**** Material for the task

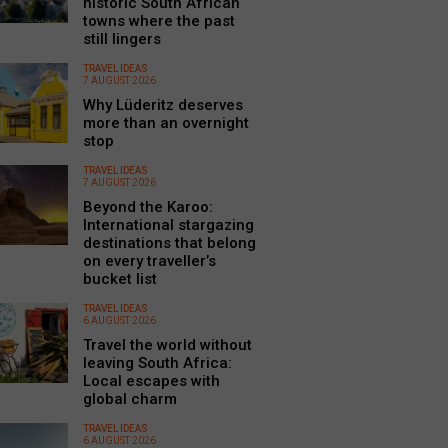
historic South African
towns where the past
still lingers
TRAVEL IDEAS
7 AUGUST 2026
Why Lüderitz deserves
more than an overnight
stop
TRAVEL IDEAS
7 AUGUST 2026
Beyond the Karoo:
International stargazing
destinations that belong
on every traveller’s
bucket list
TRAVEL IDEAS
6 AUGUST 2026
Travel the world without
leaving South Africa:
Local escapes with
global charm
TRAVEL IDEAS
6 AUGUST 2026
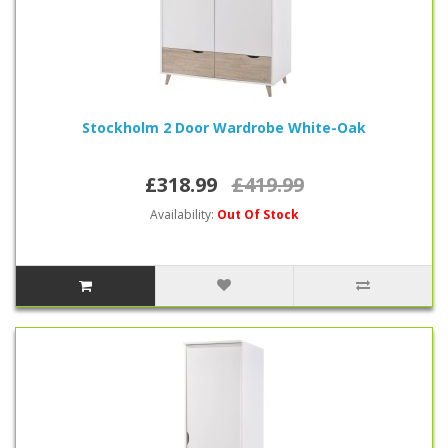
Stockholm 2 Door Wardrobe White-Oak
£318.99
£419.99
Availability:
Out Of Stock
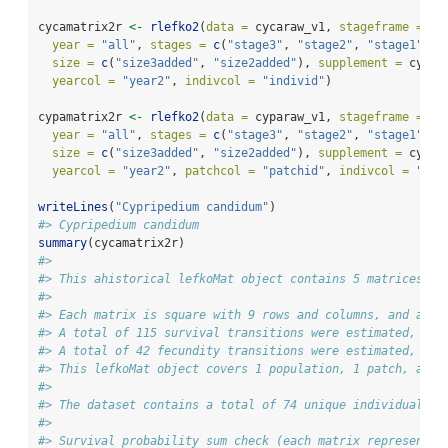
cycamatrix2r 
<-
rlefko2
(
data =
 cycaraw_v1, 
stageframe =
 cy
year =
"all"
, 
stages =
c
(
"stage3"
, 
"stage2"
, 
"stage1"
),
size =
c
(
"size3added"
, 
"size2added"
), 
supplement =
 cypsu
yearcol =
"year2"
, 
indivcol =
"individ"
)
cypamatrix2r 
<-
rlefko2
(
data =
 cyparaw_v1, 
stageframe =
 cy
year =
"all"
, 
stages =
c
(
"stage3"
, 
"stage2"
, 
"stage1"
),
size =
c
(
"size3added"
, 
"size2added"
), 
supplement =
 cypsu
yearcol =
"year2"
, 
patchcol =
"patchid"
, 
indivcol =
"ind
writeLines
(
"Cypripedium candidum"
)
#> Cypripedium candidum
summary
(cycamatrix2r)
#> 
#> This ahistorical lefkoMat object contains 5 matrices.
#> 
#> Each matrix is square with 9 rows and columns, and a to
#> A total of 115 survival transitions were estimated, wit
#> A total of 42 fecundity transitions were estimated, wit
#> This lefkoMat object covers 1 population, 1 patch, and 
#> 
#> The dataset contains a total of 74 unique individuals a
#> 
#> Survival probability sum check (each matrix represented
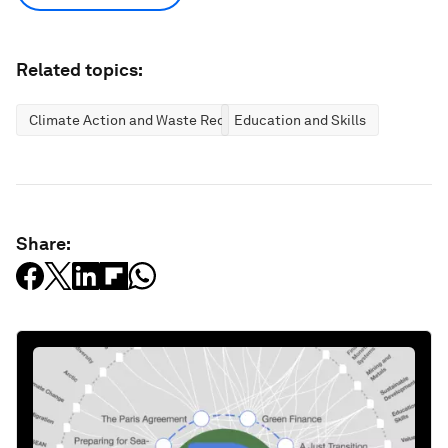
Related topics:
Climate Action and Waste Reduction
Education and Skills
Share:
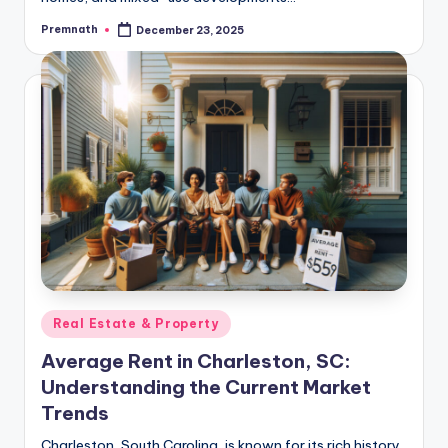
Premnath
December 23, 2025
Posted
by
Posted
Real Estate & Property
in
Average Rent in Charleston, SC:
Understanding the Current Market
Trends
Charleston, South Carolina, is known for its rich history,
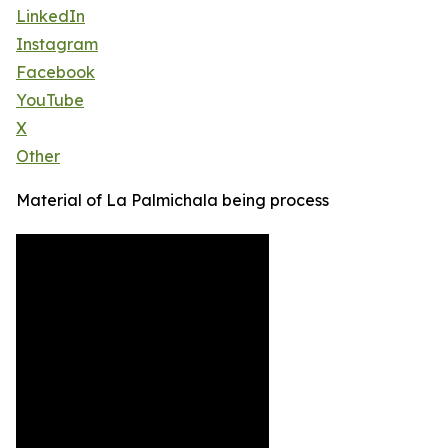
LinkedIn
Instagram
Facebook
YouTube
X
Other
Material of La Palmichala being process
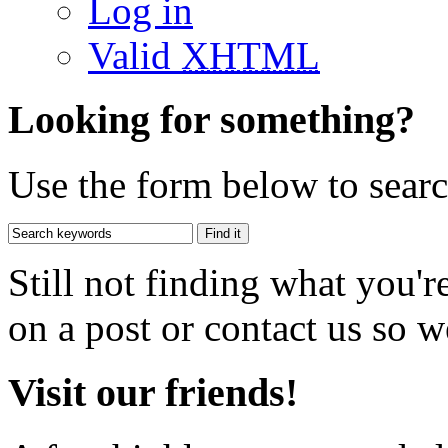
Log in
Valid
XHTML
Looking for something?
Use the form below to search
Still not finding what you'
on a post or contact us so we
Visit our friends!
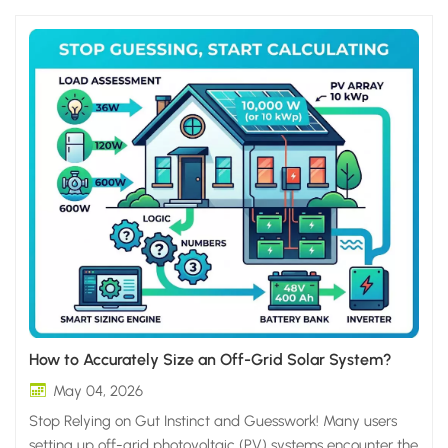
How to Accurately Size an Off-Grid Solar System?
May 04, 2026
Stop Relying on Gut Instinct and Guesswork! Many users
setting up off-grid photovoltaic (PV) systems encounter the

********

- _Work instruction_
Please copy the text of every item above word for word, leaving the pictures out of your answer.

- _Exercise result_
historic South African
towns where the past
still lingers
TRAVEL IDEAS
7 AUGUST 2026
Why Lüderitz deserves
more than an overnight
stop
TRAVEL IDEAS
7 AUGUST 2026
Beyond the Karoo:
International stargazing
destinations that belong
on every traveller’s
bucket list
TRAVEL IDEAS
6 AUGUST 2026
Travel the world without
leaving South Africa:
Local escapes with
global charm
TRAVEL IDEAS
6 AUGUST 2026
Stockholm 2 Door Wardrobe White-Oak
£318.99
£419.99
Availability:
Out Of Stock
cycamatrix2r 
<-
rlefko2
(
data =
 cycaraw_v1, 
stageframe =
 cy
year =
"all"
, 
stages =
c
(
"stage3"
, 
"stage2"
, 
"stage1"
),
size =
c
(
"size3added"
, 
"size2added"
), 
supplement =
 cypsu
yearcol =
"year2"
, 
indivcol =
"individ"
)
cypamatrix2r 
<-
rlefko2
(
data =
 cyparaw_v1, 
stageframe =
 cy
year =
"all"
, 
stages =
c
(
"stage3"
, 
"stage2"
, 
"stage1"
),
size =
c
(
"size3added"
, 
"size2added"
), 
supplement =
 cypsu
yearcol =
"year2"
, 
patchcol =
"patchid"
, 
indivcol =
"ind
writeLines
(
"Cypripedium candidum"
)
#> Cypripedium candidum
summary
(cycamatrix2r)
#> 
#> This ahistorical lefkoMat object contains 5 matrices.
#> 
#> Each matrix is square with 9 rows and columns, and a to
#> A total of 115 survival transitions were estimated, wit
#> A total of 42 fecundity transitions were estimated, wit
#> This lefkoMat object covers 1 population, 1 patch, and 
#> 
#> The dataset contains a total of 74 unique individuals a
#> 
#> Survival probability sum check (each matrix represented
Related topics:
Climate Action and Waste Reduction
Education and Skills
Share:
Premnath
December 23, 2025
Posted
by
Posted
Real Estate & Property
in
Average Rent in Charleston, SC:
Understanding the Current Market
Trends
Charleston, South Carolina, is known for its rich history,
LinkedIn
Instagram
Facebook
YouTube
X
Other
Material of La Palmichala being process
Log in
Valid
XHTML
Looking for something?
Use the form below to search
Still not finding what you'
on a post or contact us so we
Visit our friends!
How to Accurately Size an Off-Grid Solar System?
May 04, 2026
Stop Relying on Gut Instinct and Guesswork! Many users
setting up off-grid photovoltaic (PV) systems encounter the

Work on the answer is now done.